[O que fazer]
A. Decida se as afirmações a seguir estão de acordo com o texto sobre o uso de drogas em contextos de guerra. Para cada uma, responda sim ou não e transcreva o trecho decisivo: (i) a morfina foi isolada em 1804; (ii) os médicos da Primeira Guerra Mundial conheciam o potencial viciante da morfina; (iii) a ordem militar de 1916 proibia a venda de cocaína, ópio e heroína aos militares mesmo com prescrição médica.
B. Dê continuidade ao texto sobre o uso de drogas por soldados em guerra a partir da última frase apresentada.

─── Texto fornecido

O Uso de Drogas em Contextos de Guerra: Dor, Fuga Psicológica e a Construção da Dependência
11/07/2025

Por Raique Almeida
Um aspecto historicamente negligenciado nas discussões sobre guerras é a relação entre o uso de substâncias psicoativas e os soldados em combate. O ambiente extremo do campo de batalha, marcado pela dor física e emocional, favoreceu o uso recorrente de drogas como forma de alívio. Durante a Guerra Civil Americana, estima-se que cerca de 400 mil soldados se tornaram dependentes de morfina, substância isolada em 1804 e difundida por sua potente ação analgésica (Courtwright, 2001).
Com a intensificação dos conflitos na Primeira Guerra Mundial, a morfina passou a ser amplamente administrada nas linhas de frente, inclusive por meio de seringas hipodérmicas descartáveis com dose única, projetadas para uso rápido e eficiente. Contudo, seu uso excessivo e pouco regulado resultou em altos índices de dependência, realidade que se manteve mesmo décadas após o término da guerra. Segundo Grinspoon e Bakalar (1976), os médicos da época desconheciam o potencial viciante da substância, administrando-a com frequência como única solução eficaz para aliviar o sofrimento dos feridos.
Além da morfina, outras drogas como a cocaína também foram popularizadas. Antes de sua criminalização, ela era amplamente usada em medicamentos e tônicos, sendo considerada tão segura quanto o tabaco. Durante a Primeira Guerra, no entanto, iniciou-se um pânico moral especialmente na Grã-Bretanha motivado pelo receio de que a cocaína enfraquecesse os soldados. Uma ordem militar em 1916 passou a proibir a venda de drogas como cocaína, ópio e heroína aos militares, exceto sob prescrição médica (Berridge, 1999).

──────
─── Informações extraídas

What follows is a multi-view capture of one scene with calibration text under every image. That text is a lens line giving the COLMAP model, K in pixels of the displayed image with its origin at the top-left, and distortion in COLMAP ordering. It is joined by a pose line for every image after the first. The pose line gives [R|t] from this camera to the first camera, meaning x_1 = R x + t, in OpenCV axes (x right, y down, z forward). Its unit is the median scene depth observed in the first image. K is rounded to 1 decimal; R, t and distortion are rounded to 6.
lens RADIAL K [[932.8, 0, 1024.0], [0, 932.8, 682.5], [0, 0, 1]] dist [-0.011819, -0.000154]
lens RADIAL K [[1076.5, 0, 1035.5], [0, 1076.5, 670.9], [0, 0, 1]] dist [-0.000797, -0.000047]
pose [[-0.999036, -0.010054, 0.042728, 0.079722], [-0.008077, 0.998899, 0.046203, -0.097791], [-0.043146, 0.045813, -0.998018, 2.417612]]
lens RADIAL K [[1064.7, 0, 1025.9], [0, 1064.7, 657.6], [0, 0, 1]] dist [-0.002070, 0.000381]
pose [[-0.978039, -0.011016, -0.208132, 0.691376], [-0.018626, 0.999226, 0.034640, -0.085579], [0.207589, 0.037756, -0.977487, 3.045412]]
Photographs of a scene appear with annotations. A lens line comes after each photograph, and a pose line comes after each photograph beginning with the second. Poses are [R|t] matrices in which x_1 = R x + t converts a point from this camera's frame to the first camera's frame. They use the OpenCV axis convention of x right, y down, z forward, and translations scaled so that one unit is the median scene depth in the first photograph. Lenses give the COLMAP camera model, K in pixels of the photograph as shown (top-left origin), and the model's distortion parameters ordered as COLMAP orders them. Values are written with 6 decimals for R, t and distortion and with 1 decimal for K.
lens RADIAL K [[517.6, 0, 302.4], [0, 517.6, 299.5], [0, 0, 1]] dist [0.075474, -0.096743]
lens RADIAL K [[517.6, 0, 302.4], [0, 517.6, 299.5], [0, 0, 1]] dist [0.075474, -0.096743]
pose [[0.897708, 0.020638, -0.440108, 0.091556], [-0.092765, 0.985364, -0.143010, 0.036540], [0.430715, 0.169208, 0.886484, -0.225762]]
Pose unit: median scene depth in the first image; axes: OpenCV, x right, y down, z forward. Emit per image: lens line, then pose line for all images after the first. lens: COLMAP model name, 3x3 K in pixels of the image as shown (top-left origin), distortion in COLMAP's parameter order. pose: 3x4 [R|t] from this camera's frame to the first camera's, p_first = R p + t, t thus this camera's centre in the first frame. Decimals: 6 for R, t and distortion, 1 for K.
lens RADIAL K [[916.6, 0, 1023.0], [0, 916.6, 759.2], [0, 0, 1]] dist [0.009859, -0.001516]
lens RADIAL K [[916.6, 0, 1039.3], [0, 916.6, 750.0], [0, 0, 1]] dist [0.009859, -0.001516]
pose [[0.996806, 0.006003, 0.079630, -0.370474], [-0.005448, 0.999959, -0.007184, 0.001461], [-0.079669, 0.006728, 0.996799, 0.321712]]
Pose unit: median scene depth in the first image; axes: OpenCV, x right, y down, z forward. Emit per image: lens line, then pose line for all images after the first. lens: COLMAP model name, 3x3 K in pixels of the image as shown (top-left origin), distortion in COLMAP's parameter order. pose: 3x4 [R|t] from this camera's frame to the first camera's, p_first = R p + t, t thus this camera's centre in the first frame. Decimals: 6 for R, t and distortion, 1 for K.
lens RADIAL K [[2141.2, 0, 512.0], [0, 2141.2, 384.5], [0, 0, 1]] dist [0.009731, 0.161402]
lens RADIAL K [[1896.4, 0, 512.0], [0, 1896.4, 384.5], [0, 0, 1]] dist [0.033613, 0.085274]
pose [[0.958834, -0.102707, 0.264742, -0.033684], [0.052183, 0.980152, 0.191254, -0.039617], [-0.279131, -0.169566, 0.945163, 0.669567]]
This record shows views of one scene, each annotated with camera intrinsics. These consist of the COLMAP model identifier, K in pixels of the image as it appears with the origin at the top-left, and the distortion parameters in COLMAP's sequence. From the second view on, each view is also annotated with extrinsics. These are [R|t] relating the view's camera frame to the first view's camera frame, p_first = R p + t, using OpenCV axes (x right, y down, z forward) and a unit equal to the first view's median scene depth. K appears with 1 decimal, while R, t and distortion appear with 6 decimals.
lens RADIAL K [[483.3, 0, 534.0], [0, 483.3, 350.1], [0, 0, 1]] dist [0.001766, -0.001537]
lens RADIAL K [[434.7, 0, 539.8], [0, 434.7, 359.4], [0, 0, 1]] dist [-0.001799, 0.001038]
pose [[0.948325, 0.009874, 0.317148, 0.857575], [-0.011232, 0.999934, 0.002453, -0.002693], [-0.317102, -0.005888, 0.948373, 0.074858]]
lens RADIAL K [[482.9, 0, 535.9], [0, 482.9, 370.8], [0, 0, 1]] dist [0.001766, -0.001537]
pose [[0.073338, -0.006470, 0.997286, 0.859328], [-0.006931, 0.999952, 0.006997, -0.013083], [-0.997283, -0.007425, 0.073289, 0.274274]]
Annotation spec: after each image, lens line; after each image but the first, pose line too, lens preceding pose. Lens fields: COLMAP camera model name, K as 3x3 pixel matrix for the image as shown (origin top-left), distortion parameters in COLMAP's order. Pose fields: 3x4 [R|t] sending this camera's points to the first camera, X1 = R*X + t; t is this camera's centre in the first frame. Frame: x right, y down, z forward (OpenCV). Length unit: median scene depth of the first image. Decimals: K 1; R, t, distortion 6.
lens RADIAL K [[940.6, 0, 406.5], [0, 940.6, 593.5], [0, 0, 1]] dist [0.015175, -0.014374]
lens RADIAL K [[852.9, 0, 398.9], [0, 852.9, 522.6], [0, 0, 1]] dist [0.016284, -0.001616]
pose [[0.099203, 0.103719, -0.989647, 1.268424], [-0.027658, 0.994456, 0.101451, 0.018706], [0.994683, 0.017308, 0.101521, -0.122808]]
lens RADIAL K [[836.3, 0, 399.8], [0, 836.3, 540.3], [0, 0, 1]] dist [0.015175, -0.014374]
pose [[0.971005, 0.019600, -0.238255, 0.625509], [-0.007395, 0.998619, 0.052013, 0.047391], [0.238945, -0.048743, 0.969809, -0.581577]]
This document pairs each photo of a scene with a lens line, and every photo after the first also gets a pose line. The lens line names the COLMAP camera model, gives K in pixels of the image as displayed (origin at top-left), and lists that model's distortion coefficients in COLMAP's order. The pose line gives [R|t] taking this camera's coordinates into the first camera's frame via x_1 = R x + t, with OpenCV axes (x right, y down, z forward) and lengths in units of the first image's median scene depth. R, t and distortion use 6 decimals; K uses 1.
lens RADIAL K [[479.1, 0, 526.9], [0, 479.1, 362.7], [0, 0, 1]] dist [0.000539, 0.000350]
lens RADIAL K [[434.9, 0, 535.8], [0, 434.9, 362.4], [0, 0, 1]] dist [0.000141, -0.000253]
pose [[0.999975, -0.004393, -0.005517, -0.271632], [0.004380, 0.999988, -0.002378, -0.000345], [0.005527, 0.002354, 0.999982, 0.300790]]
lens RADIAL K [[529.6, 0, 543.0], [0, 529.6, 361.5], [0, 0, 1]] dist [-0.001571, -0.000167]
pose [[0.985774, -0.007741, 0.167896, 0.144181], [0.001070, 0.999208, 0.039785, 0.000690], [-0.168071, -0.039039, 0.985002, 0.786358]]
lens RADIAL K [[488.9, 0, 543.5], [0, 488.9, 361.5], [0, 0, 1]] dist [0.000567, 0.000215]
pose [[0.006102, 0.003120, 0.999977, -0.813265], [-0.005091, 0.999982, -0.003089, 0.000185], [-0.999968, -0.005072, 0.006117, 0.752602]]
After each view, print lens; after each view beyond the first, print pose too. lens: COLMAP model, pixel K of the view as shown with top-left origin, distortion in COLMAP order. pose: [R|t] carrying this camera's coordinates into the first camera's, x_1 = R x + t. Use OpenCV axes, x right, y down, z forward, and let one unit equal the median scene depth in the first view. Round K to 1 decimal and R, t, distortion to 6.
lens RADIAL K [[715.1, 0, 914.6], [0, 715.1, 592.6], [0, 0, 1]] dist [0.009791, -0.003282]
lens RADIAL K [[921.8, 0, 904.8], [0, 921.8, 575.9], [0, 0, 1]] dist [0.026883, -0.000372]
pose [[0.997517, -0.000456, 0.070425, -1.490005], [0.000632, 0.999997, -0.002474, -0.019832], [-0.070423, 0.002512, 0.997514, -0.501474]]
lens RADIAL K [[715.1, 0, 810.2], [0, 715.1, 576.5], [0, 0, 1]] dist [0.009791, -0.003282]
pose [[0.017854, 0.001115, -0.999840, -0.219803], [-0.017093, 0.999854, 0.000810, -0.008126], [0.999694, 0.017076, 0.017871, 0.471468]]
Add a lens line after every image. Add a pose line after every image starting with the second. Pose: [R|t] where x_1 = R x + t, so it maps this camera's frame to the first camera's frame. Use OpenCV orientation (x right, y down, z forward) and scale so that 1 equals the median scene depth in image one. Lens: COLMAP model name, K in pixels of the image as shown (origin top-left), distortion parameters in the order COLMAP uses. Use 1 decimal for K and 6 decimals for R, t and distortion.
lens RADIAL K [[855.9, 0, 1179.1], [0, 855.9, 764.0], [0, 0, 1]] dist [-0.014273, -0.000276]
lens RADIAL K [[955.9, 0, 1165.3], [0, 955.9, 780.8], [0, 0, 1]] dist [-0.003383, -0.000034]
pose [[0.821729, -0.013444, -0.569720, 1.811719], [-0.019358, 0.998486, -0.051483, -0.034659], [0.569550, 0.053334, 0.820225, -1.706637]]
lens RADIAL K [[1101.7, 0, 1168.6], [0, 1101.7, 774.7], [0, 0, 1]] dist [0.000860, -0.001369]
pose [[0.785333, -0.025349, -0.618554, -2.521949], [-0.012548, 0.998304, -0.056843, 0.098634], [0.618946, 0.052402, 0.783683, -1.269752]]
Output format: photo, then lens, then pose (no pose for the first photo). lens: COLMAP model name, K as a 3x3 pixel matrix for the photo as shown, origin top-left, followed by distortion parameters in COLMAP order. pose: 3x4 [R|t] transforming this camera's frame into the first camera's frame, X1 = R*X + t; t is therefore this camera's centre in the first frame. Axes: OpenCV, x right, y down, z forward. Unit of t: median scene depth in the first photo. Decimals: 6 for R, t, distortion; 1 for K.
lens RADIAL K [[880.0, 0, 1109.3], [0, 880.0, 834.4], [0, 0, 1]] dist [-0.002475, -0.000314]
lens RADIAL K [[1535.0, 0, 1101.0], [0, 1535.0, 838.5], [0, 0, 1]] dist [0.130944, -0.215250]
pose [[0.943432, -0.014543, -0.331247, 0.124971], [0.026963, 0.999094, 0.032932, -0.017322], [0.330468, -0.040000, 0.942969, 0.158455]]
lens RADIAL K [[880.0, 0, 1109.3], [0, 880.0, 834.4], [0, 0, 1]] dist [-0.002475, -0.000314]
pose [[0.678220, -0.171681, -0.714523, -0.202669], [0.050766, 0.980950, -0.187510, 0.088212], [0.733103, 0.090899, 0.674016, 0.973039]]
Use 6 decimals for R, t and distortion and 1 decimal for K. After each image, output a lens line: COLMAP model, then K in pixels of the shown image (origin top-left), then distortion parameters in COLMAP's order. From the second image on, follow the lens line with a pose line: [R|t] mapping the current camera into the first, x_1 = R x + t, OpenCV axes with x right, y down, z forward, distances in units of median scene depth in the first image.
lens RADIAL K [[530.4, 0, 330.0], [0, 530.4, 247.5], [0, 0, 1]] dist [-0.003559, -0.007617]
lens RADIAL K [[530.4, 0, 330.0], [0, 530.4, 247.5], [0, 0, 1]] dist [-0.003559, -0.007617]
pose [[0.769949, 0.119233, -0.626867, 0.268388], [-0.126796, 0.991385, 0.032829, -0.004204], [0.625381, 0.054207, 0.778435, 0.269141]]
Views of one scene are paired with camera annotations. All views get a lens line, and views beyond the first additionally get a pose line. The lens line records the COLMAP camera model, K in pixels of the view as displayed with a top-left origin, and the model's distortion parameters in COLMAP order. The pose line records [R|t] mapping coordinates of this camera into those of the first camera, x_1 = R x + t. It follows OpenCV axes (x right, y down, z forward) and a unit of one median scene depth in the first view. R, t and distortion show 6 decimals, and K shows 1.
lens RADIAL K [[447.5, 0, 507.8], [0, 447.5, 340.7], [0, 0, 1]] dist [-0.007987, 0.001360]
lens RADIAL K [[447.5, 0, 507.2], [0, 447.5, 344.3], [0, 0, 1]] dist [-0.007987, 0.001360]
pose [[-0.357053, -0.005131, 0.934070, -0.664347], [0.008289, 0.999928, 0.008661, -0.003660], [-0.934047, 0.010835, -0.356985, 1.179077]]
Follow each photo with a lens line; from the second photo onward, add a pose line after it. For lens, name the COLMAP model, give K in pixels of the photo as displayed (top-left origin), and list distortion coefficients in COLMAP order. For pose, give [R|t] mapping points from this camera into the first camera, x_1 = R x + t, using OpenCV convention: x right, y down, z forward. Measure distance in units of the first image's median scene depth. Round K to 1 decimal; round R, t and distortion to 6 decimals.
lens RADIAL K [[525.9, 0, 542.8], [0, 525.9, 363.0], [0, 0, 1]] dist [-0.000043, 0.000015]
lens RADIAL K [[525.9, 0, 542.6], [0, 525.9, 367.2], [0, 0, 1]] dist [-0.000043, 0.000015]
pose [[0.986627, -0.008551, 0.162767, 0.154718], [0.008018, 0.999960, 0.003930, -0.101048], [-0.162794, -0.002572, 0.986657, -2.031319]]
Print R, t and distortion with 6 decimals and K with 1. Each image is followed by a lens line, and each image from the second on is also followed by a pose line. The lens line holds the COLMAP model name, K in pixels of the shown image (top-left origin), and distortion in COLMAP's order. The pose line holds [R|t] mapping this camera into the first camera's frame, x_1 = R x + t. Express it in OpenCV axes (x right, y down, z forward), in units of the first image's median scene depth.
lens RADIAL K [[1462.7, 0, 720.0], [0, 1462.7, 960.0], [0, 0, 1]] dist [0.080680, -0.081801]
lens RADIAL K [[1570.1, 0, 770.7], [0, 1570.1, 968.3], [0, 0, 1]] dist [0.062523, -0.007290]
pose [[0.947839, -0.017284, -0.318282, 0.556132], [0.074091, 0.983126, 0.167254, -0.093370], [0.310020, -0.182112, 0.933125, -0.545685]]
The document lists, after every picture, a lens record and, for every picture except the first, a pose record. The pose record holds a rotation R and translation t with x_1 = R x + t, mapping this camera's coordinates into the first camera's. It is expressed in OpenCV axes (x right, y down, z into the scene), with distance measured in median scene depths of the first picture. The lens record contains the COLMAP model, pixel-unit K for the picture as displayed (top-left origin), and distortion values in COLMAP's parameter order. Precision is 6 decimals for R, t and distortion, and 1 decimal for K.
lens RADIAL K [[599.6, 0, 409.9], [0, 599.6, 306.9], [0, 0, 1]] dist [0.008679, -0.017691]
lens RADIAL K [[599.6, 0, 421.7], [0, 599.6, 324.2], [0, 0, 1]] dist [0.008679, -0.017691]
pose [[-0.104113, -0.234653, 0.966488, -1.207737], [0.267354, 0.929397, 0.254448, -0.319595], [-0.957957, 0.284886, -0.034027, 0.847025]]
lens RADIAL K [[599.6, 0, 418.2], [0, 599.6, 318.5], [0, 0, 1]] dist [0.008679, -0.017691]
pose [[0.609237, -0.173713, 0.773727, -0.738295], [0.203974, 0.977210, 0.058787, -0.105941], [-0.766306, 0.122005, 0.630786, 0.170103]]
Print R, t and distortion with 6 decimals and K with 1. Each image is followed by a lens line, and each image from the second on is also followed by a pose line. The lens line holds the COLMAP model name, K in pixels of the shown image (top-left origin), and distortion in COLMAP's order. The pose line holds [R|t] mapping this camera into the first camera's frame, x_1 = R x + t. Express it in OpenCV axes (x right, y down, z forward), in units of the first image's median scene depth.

──────

[Resultados do exercício]
A.
(i) Sim: "substância isolada em 1804".
(ii) Não: "os médicos da época desconheciam o potencial viciante da substância".
(iii) Não: "exceto sob prescrição médica".

B.
Na Segunda Guerra Mundial, novas substâncias ganharam espaço. A metanfetamina, por exemplo, foi amplamente utilizada por pilotos e operadores de tanques, com o objetivo de manter o estado de alerta. O álcool, após o fim da Lei Seca nos Estados Unidos, tornou-se parte do cotidiano nas bases militares (Lindesmith, 1965). Já durante a Guerra do Vietnã, o uso de drogas alcançou níveis alarmantes. Soldados, diante do tédio, medo e desilusão, recorreram ao uso de maconha, heroína e psicodélicos, sendo que cerca de 20% relataram dependência em heroína ao deixarem o Vietnã (Robins 1975).
Observa-se, portanto, que o uso de substâncias durante as guerras não apenas serviu como uma tentativa de fuga da realidade brutal do combate, mas também criou um legado duradouro de dependência. Muitos veteranos não buscaram ajuda médica por receio do estigma associado ao sofrimento psíquico, perpetuando o ciclo de dor silenciosa. Conforme destaca Goffman (1963), a percepção de fraqueza associada ao tratamento psicológico em contextos militares ainda é um obstáculo significativo à reabilitação.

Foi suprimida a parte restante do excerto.